Губы чуть негритянские. Но, во всяком случае, я вписался в ситуацию – потуплять глаза в прожилки мраморного пола, говорить келейным (можно и без буквы «к»), медоточивым голосом.
И клятву приносил так, что любо-дорого было послушать.
«Клянусь Господом Всемогущим, Его единородным Сыном Иисусом Христом, Господом нашим, Святым Духом, Марией, святой и славной Богородицей, непорочной, четырьмя евангелиями, которые я держу в руках, святыми архангелами Михаилом и Гавриилом, что я сохраню совесть чистой по отношению к нашим божественным и благим владыкам Юстиниану и Феодоре, что буду нести верную службу ради них, исполняя поручения, данные мне их любовью. Я охотно приму любые трудности и тяготы, кои принесёт должность, доверенная мне в интересах империи. Я нахожусь в лоне святой, кафолической, апостольской Божией церкви, ни под каким видом, ни в чём я не буду противостоять ей и всей полнотой своей власти никому не позволю этого. Я также клянусь, что ничего никому не дал и не дам за получение должности, мне доверенной. И если я не исполню всего обещанного, пусть буду наказан страшным приговором Бога и нашего Спасителя Иисуса Христа, на этом и на том свете, судьбой Иуды, проказой Гиезия, ужасом Каина, пусть подвергнут меня наказаниям, предусмотренным законом любви Божией».
«Наказаниям, предусмотренным законом любви…»
Такая вот у нас тут любовь. Но я отбарабанил давеча. Справился. Интересно только, как там она. Она так не умеет. Притвориться. Затаиться. Слицемерить. Сыграть.
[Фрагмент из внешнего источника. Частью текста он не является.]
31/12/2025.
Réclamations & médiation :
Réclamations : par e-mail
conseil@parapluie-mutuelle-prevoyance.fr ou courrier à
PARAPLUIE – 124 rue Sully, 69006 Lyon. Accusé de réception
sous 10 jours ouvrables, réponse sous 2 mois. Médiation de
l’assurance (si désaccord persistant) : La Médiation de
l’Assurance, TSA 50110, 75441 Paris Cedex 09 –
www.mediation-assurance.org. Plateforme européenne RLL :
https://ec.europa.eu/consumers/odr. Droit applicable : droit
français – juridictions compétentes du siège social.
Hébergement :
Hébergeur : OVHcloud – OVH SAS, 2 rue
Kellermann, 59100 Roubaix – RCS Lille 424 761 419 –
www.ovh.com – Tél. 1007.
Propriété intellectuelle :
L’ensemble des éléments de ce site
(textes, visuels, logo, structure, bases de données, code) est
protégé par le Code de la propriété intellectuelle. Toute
Всегда идёт напролом. Как же она там теперь? Позируя для парадного портрета членов «съезда победителей». «Съезда расстрелянных»3, как позже его назовут. До него ещё несколько дней, портрет начат в его преддверии. Нет, она не сможет так вот стоять – в шеренге, только ноздрями свистуня да вертоглазя по сторонам, с головою недвижной. (Впрочем, наверняка они сидят.) А ведь к тому там всё и идёт – к шеренге, застылости мозаики, цветных камешек, в коих отольются черты наших лиц. К нам там всё идёт, они стремительно катятся к нам, по дороге в пятнадцать веков. Я-то вписался, я-то застыл, прошу тебя, застынь и ты там на мгновение, поверь, что, мол, «оно прекрасно», потерпи немного, я же свыкся. Не в камне вас – тебя – увековечат, а мазками кисти на холсте, мой позор – каменный, и через полторы тысячи лет будут ещё видеть меня в раболепном строю царедворцев, а ваши лики выпишут лёгкими мазками, и не среди лизоблюдов-придворных отпечатают твой лик – среди расстрелянных. Ведь это почётней.
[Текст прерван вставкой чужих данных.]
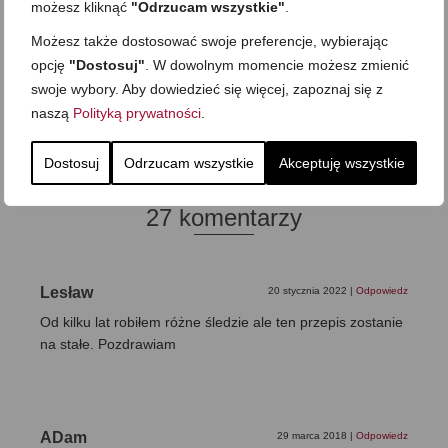
możesz kliknąć
"Odrzucam wszystkie"
.
Możesz także dostosować swoje preferencje, wybierając
opcję
"Dostosuj"
. W dowolnym momencie możesz zmienić
Zapamiętaj moje dane w tej przeglądarce podczas pisania kolejnych komentarzy.
swoje wybory. Aby dowiedzieć się więcej, zapoznaj się z
naszą
Polityką prywatności
.
Dostosuj
Odrzucam wszystkie
Akceptuję wszystkie
27 komentarzy
Lesław
20 stycznia 2022
|
Odpowiedz
Od kilku lat robiłem różne śledzie ale ten przepis zostanie
na stałe. Pozdrawiam
ADam
29 marca 2018
|
Odpowiedz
Ужасно только, что я не знаю, выживет ли она. С львиной гривой рыжеватых волос, худенькая, маленькая, всегда готовая к бою.
Скоро там сиповатый голос произнесёт из-под тараканьих усищ: «Слово предоставляется товарищу Яне Феклистовой»4. И всё. Начнётся. Я ведь знаю, что она начнёт. Откашлявшись, совершенно мужским голосом, так не вяжущимся с худеньким тельцем. Что же с ней будет? О боже… «О боже», нет, ну надо же, как я стал выражаться. Я тут, кажись, малость заплесневел. Архаизировался.
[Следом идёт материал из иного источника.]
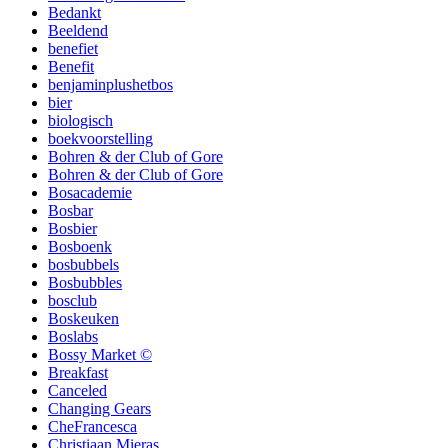
Bedankt
Beeldend
benefiet
Benefit
benjaminplushetbos
bier
biologisch
boekvoorstelling
Bohren & der Club of Gore
Bohren & der Club of Gore
Bosacademie
Bosbar
Bosbier
Bosboenk
bosbubbels
Bosbubbles
bosclub
Boskeuken
Boslabs
Bossy Market ©
Breakfast
Canceled
Changing Gears
CheFrancesca
Christiaan Mieras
Моя нога продвинута вперёд уже на сантиметр.
«Я бы не сказал, что это подвиг, но что-то героическое в этом, безусловно, есть», – так говорил кто-то у нас.
(Или у вас, я начинаю путать нас и вас.)
Не помню. Драматург, кажись5.
Нет, как всё странно, не правда ли? Здесь никто даже не поймёт, о чём я говорю, если я заговорю. «Права человека». «Социальная справедливость». «Народные интересы». Как дико здесь всё это звучит. Помнишь, был роман какой-то, советский, где человек на другой планете, в средневековье, не выдерживает и кричит окружающим что-то вроде: угомонитесь, вы же не звери. Он из века двадцатого прилетел их просвещать, что-то такое. И его, хохоча, поднимают на копья.